Was The First Virtual Reality Presidential Debate A Success?
Jason Lederman
at 09:52 AM Oct 15 2015
Was The First Virtual Reality Presidential Debate A Success?
NextVR camera used during the first CNN Democratic presidential debate

Last night was the first debate for the 2016 Democratic presidential candidates, but it was also the first presidential debate in history that could be viewed in virtual reality. CNN teamed up with software company NextVR to broadcast the event live in a 360-degree virtual reality video accessible only to users of Samsung's Gear VR headset, which is available now for $99 on the Samsung Store, and requires a Samsung Galaxy Note 4 smartphone as the viewer.

While it sounds great in theory to be standing on stage with the presidential hopefuls, several problems arose, the first of which is that VR headsets have yet to penetrate the mainstream. CNN's Jason Farkas claimed to be one of only 73 VR viewers at the start of the debate.

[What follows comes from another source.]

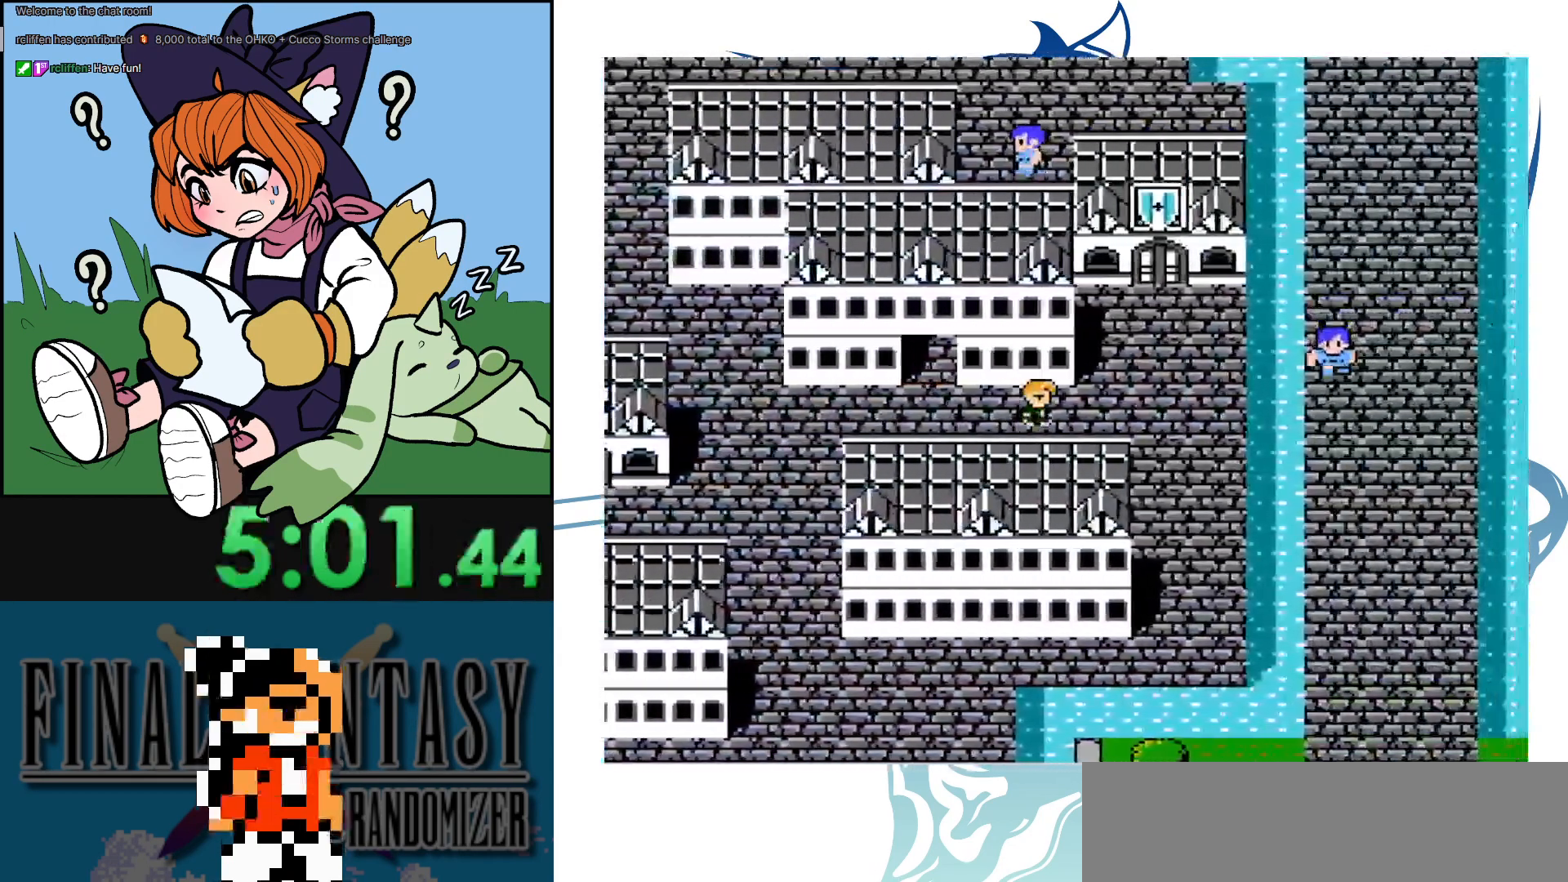
{"buttons": ["DPAD_UP"], "events": [[167, "DPAD_RIGHT", "up"], [167, "DPAD_UP", "down"]]}
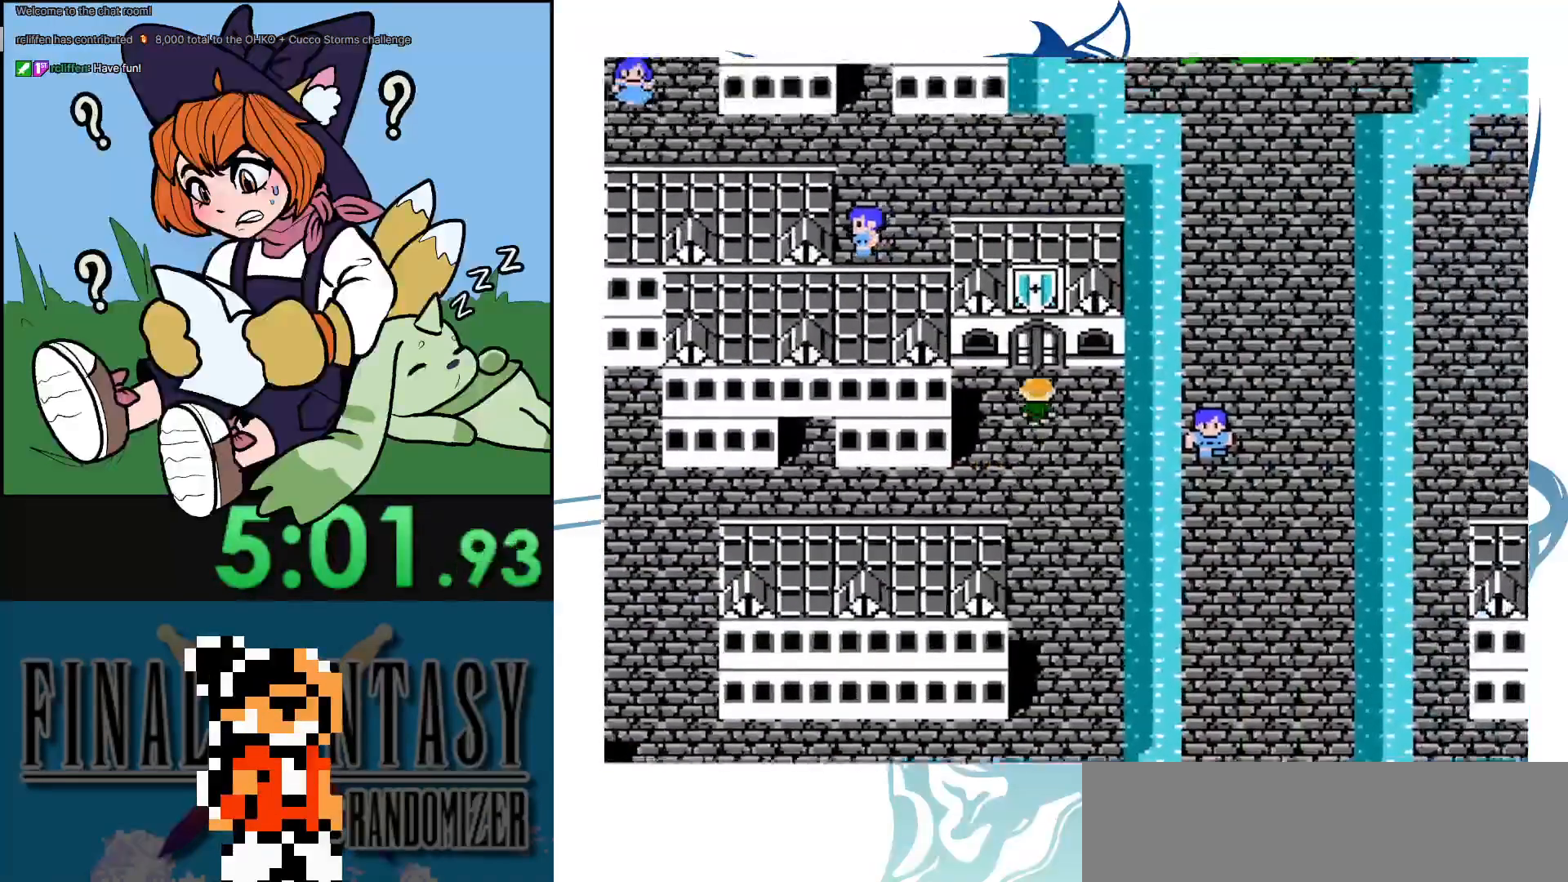
{"buttons": ["DPAD_UP"], "events": []}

Others complained about the weight of the Gear headset and the heat it produced.



Some found the experience was isolating; they missed the interactivity that comes with a dual-screen set up (watching the debate on one screen while following along on social media on another, usually a phone or computer).

Yet another issue is the lack of resolution in these set-ups. Mashable's Jason Abbruzzese's said it felt like “I'm sitting close but am also quite nearsighted and not wearing my glasses.”

First time VR users did enjoy watching though, and the experience will improve as the technology becomes more widely used.

The night even spawned a new celebrity – the Debate Wizard, and even he got in on the virtual action.

So how did NextVR actually set up the debate to be streamed? Believe it or not, it's actually quite simple.

Four VR cameras were set up around the room – one in the back of the auditorium, one on each side of the stage, and one behind the candidates.

Each camera also has a set of binaural microphones meant to imitate how a human would hear the experience. The data collected is sent to and managed by NextVR staff, who set up their own control room at the venue.

Viewers could then control where they were looking (though not which camera they were viewing from) using their phone, the NextVR app and the Samsung Gear VR headset.

NextVR co-founder DJ Roller told the Independent Journal that VR broadcasting will become standard for news events of the future. Whether that's true is still yet to be seen, but this was a certainly a good first step towards virtual reality journalism.